Upgrading containerd from 1.7 to 2.x? Read this first!

Since Kubernetes 1.20 deprecated Dockershim (and removed it entirely in Kubernetes 1.24), containerd has become the de facto container runtime for Kubernetes environments. HCL Connections Component Pack runs on Kubernetes, making containerd a critical dependency for Connections deployments.

Although HCL generally follows the Kubernetes release lifecycle in its Component Pack (CR) releases, containerd 1.7 remained the highest supported version for a long time. This changed with HCL Connections 8 CR14, which introduced support for Kubernetes 1.35 and, consequently, containerd 2.2.x. At the same time, support for containerd 1.7.x was dropped for Kubernetes 1.35 deployments.

CR14 continues to support Kubernetes 1.34 and containerd 1.7.29, allowing administrators to postpone the containerd upgrade if desired. However, this will likely only delay the inevitable until a future release. If you are planning to upgrade your Connections Component Pack environment to a release that requires containerd 2.x, there is an important change you should be aware of.

The change

Containerd 2.x no longer sets the maximum number of open files (LimitNOFILE) to infinity by default. Instead, it inherits the systemd defaults:

Soft limit: 1,024
Hard limit: 524,288

This article provides a good overview of the change and what it entails.

While these values may be sufficient for many workloads, heavily used Kubernetes environments can encounter issues when applications require a large number of simultaneously open file descriptors.

The problem we encountered

On the next workday after our upgrade, we started seeing the following error in our MongoDB pods:

EMFILE: Too many open files

As a result, MongoDB became unstable and crashed repeatedly.

Whether you encounter this issue depends largely on the size and workload characteristics of your environment. In our case, the environment serves approximately 45.000 users and experiences heavy usage of Activities Plus / Huddo Boards, resulting in significant load on the MongoDB backend.

Our solution

We chose to restore the previous behavior by setting the open file limit back to infinity for the containerd service.

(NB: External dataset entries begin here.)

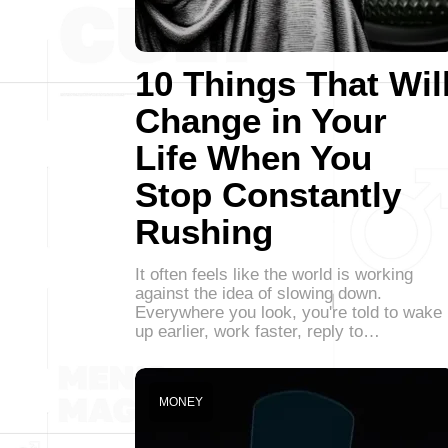
10 Things That Wil
Change in Your
Life When You
Stop Constantly
Rushing
It often feels like the world is working
against the idea of slowing down.
Everywhere you look, you're told to wake
up earlier, work faster, reply to…
MONEY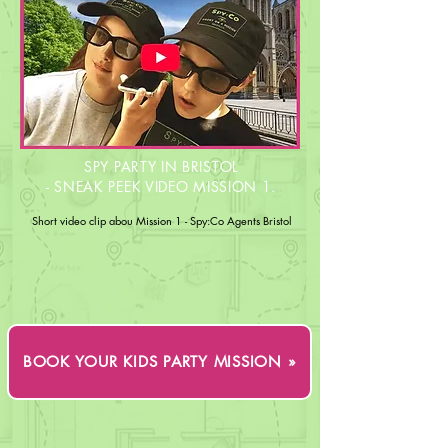
SPY PARTY IN BRISTOL
- SNEAK PEEK VIDEO MISSION 1.
Short video clip abou Mission 1 - Spy:Co Agents Bristol
BOOK YOUR KIDS PARTY MISSION »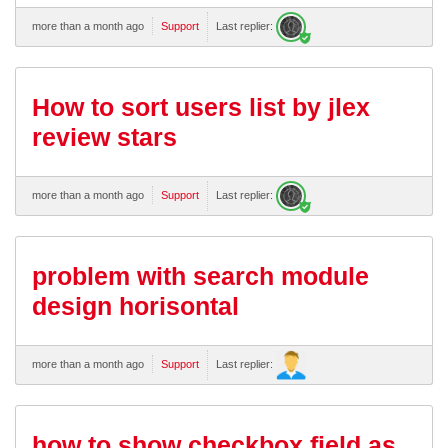
more than a month ago
Support
Last replier:
How to sort users list by jlex
review stars
more than a month ago
Support
Last replier:
problem with search module
design horisontal
more than a month ago
Support
Last replier:
how to show checkbox field as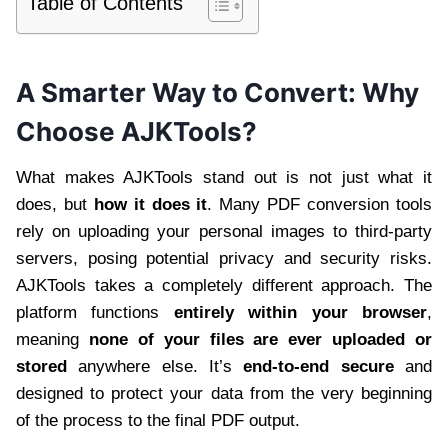
Table of Contents
A Smarter Way to Convert: Why
Choose AJKTools?
What makes AJKTools stand out is not just what it
does, but
how it does it
. Many PDF conversion tools
rely on uploading your personal images to third-party
servers, posing potential privacy and security risks.
AJKTools takes a completely different approach. The
platform functions
entirely within your browser
,
meaning
none of your files are ever uploaded or
stored
anywhere else. It’s
end-to-end secure
and
designed to protect your data from the very beginning
of the process to the final PDF output.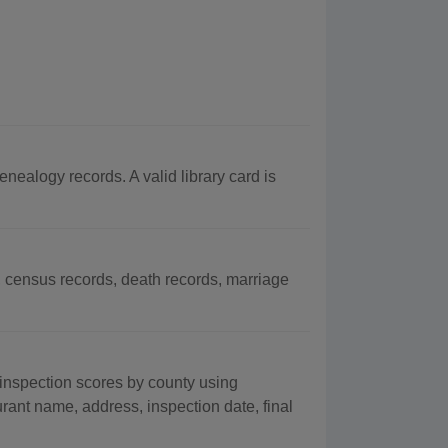
alogy records. A valid library card is
census records, death records, marriage
inspection scores by county using
urant name, address, inspection date, final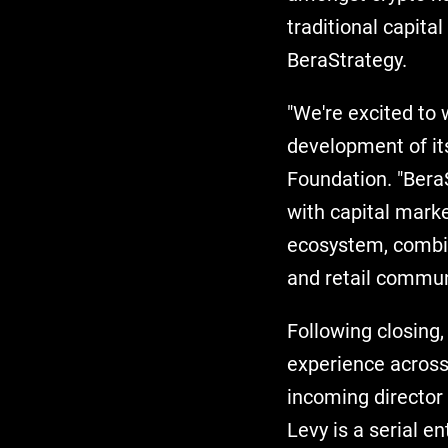
traditional capita
BeraStrategy.
"We're excited to 
development of its
Foundation. "Bera
with capital marke
ecosystem, combin
and retail commun
Following closin
experience across
incoming director 
Levy is a serial e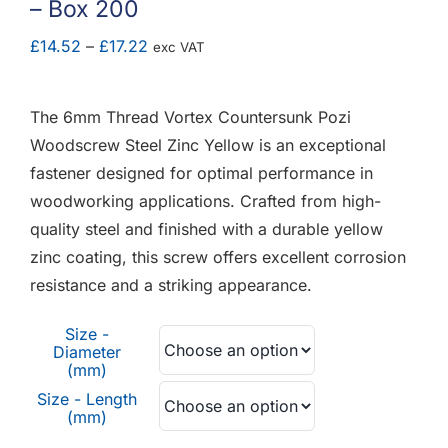
– Box 200
F.A.Q
Price
£
14.52
–
£
17.22
exc VAT
CONTACT
range:
£14.52
The 6mm Thread Vortex Countersunk Pozi
MY ACCOUNT
through
Woodscrew Steel Zinc Yellow is an exceptional
£17.22
fastener designed for optimal performance in
BASKET
woodworking applications. Crafted from high-
quality steel and finished with a durable yellow
zinc coating, this screw offers excellent corrosion
resistance and a striking appearance.
Size -
Diameter
(mm)
Size - Length
(mm)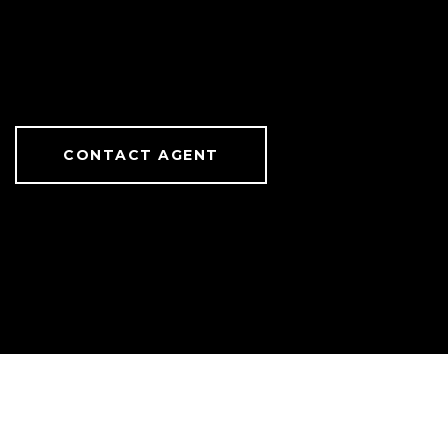
CONTACT AGENT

On Red Hat Enterprise Linux, this can be done by creating a systemd override:

cat > /etc/systemd/system/containerd.service.d/limits.conf <<EOF
[Service]
LimitNOFILE=infinity
EOF

systemctl daemon-reload
systemctl restart containerd

After restarting containerd, any affected workloads should also be restarted so they can inherit the new limits. For example:

kubectl rollout restart sts mongo7 -n connections

Verifying the open file limit

You can verify the active limit on a Kubernetes node running containerd:

systemctl show containerd -p LimitNOFILE

Expected output after applying the override:

LimitNOFILE=infinity

You can also verify the limit of the running containerd process:

cat /proc/$(pidof containerd)/limits | grep "Max open files"

Example output:

Max open files            1073741816           1073741816           files

To check the limits seen inside a pod:

kubectl exec -it <pod> -- cat /proc/self/limits | grep "Max open files"

Or, for MongoDB pods specifically:

kubectl exec -it mongo7-0 -n connections -- cat /proc/self/limits | grep "Max open files"

If the limit was inherited correctly, both the soft and hard limits should show as a ridiculously large number, like 1073741816.

Final Thoughts

If you are upgrading from containerd 1.7 to 2.x as part of a Kubernetes and HCL Connections Component Pack upgrade, verify your open file limits before going live. Environments with high user counts or database-intensive workloads may be particularly vulnerable to this change.

Special thanks to my colleague Jan Flipsen, who quickly identified the issue and found the solution this morning after our upgrade to CR14 last night.